▶ To do
1 - In the case summary below, why was the Hindu Marriage Act, 1955 brought in? Answer in one to three sentences.
2 - Write the next part of the case summary below, starting after its final sentence.

▶ Source passage
Harvinder Kaur vs. Harminder Singh Chaudhary

Harvinder Kaur vs. Harminder Singh Chaudhary
In Supreme Court of India
Citation
AIR 1984 Delhi 66, ILR 1984 Delhi 546, 1984 RLR 187
Petitioner
Harvinder Kaur
Respondent
Harmander Singh Chaudhary
Date of Judgement
15 November 1985
Bench
AB Rohatgi

 Background:

Marriage incorporates the very base of social organization in the society that we inhabit. Marriage is regarded as one of the most sacred practice in the Hindu community and in law. It  is regarded as a sacrament that is absolute and eternal but history is proof that there is a vehement issue that arises with anything and everything that is just and obsolete and to counter such inequalities amongst spouses and to protect the pure and sacramental aspect of marriage,The Hindu Marriage Act, 1955 was implied which provided significantmatrimonial remedies; one of the aspect of this remedy is the ‘Restitution of Conjugal Rights’ under which both the spouses are required to inhabit and live together.The very appeal that we discuss today raises an issue of great concern to the well being of the nation as it challenges the very root of values in a matrimonial relationship. The husband had petitioned for the restitution of conjugal rights and the wife opposed. The Additional District Judge ruled in favor of the husband and granted a decree of restitution of conjugal rights to him. The wife opposed and hitherto appealed the court.

▶ Data
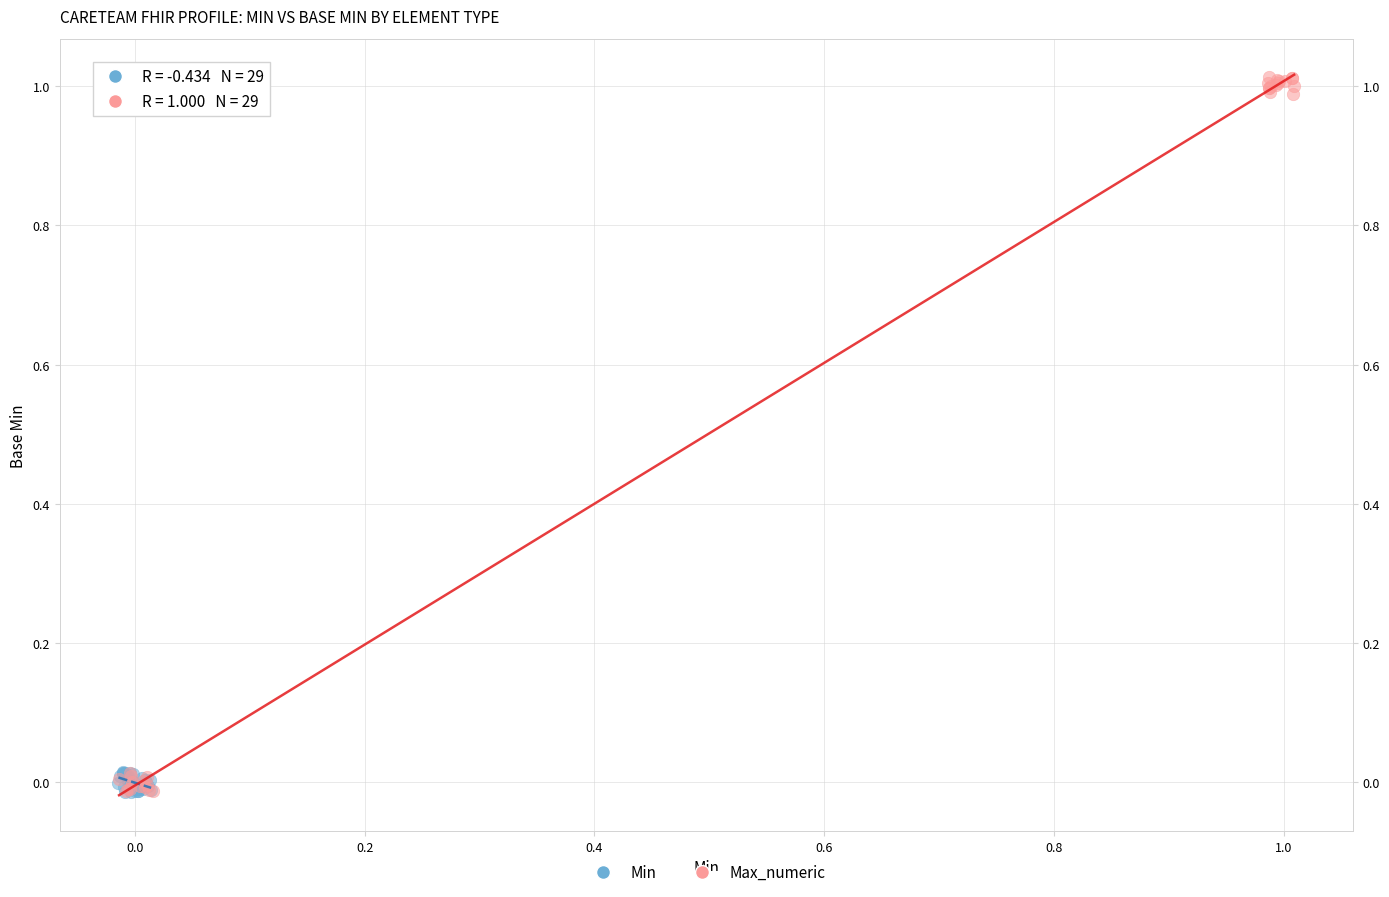

Which series reaches the maximum Y coordinate?

Max_numeric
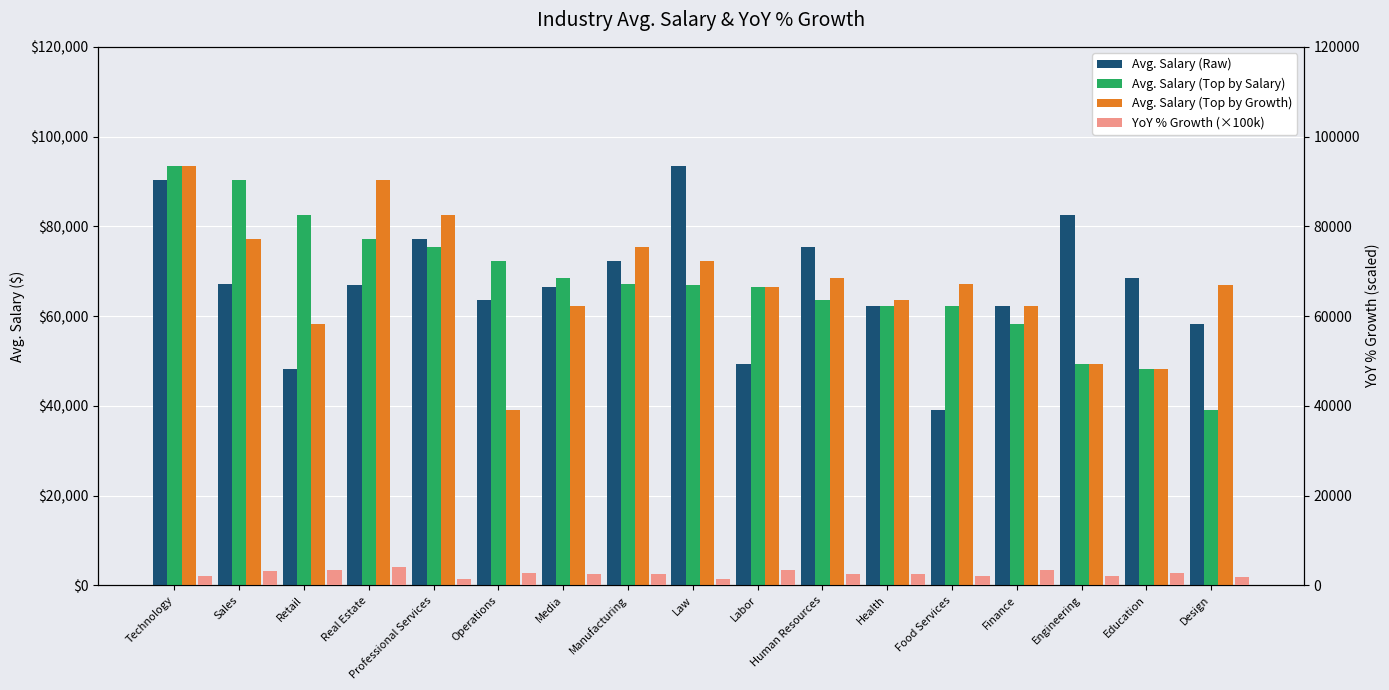

Is the value of YoY % Growth (×100k) at Operations greater than the value of Avg. Salary (Top by Salary) at Design?

No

▶ Answers to each task
1 - The Hindu Marriage Act, 1955 was brought in to counter inequalities between spouses and to protect the pure and sacramental nature of marriage. To that end it provided significant matrimonial remedies, including the restitution of conjugal rights, which requires both spouses to live together.

2 -
 Facts:

1. Harvinder Kaur who is the appellant was married to Harmandar Singh Choudhry who is the respondent. They were married on the 10th of October, 1976

2. They both were independent and had jobs of their own.

3. They had a son who was born to them on the 14th of July, 1978.

4. They both started living on their own and separately as the appellant left the house accusing the respondent that is her husband and his mother of malpractice and maltreatment.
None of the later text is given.